EXERCISE INPUT: Begin
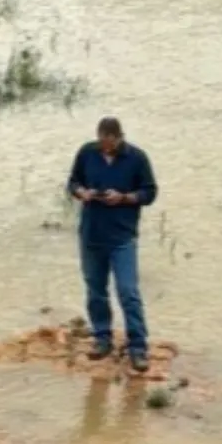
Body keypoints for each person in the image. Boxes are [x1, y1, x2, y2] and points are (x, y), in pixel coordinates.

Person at [66, 117, 158, 372]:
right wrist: (82, 193)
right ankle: (102, 337)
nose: (105, 148)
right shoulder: (87, 152)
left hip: (122, 237)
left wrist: (124, 197)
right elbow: (72, 182)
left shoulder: (137, 158)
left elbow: (150, 193)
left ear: (119, 137)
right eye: (101, 143)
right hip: (91, 235)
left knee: (128, 291)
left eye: (110, 143)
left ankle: (138, 346)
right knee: (96, 290)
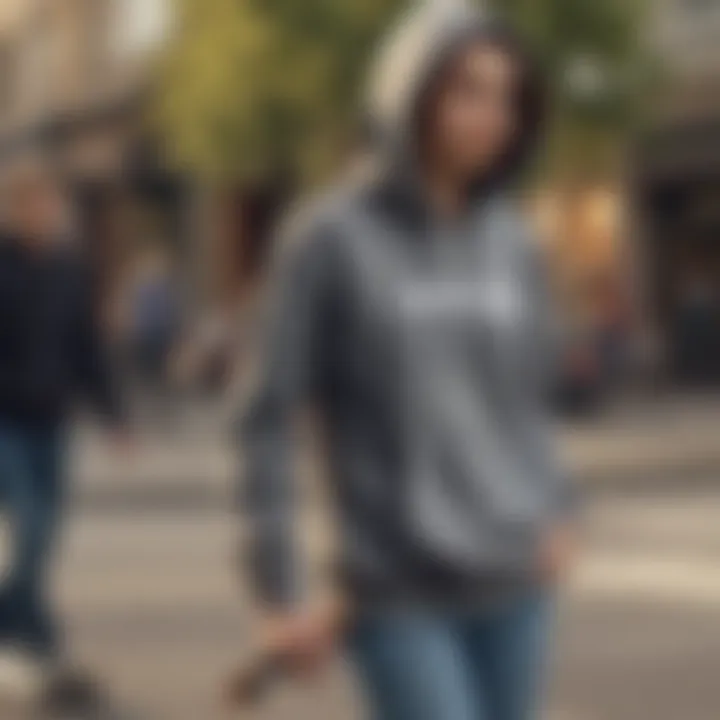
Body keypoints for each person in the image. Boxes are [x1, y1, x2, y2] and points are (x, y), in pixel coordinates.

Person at [238, 4, 577, 720]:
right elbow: (266, 417)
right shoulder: (326, 239)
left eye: (507, 96)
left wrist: (559, 508)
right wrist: (279, 589)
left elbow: (526, 399)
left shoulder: (513, 240)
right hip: (396, 589)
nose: (494, 116)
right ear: (408, 94)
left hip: (516, 581)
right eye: (468, 91)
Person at [0, 158, 127, 706]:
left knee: (47, 533)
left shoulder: (70, 270)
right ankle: (30, 632)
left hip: (52, 421)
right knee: (28, 524)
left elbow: (87, 349)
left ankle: (25, 630)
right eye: (26, 202)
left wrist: (113, 414)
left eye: (46, 203)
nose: (38, 213)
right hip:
EXERCISE INPUT: End
=== WHAT THE TASK ASKS ===
A single number is expected: how many lines in the records contain the string "shoulder".

=== YOUR SOLUTION ===
5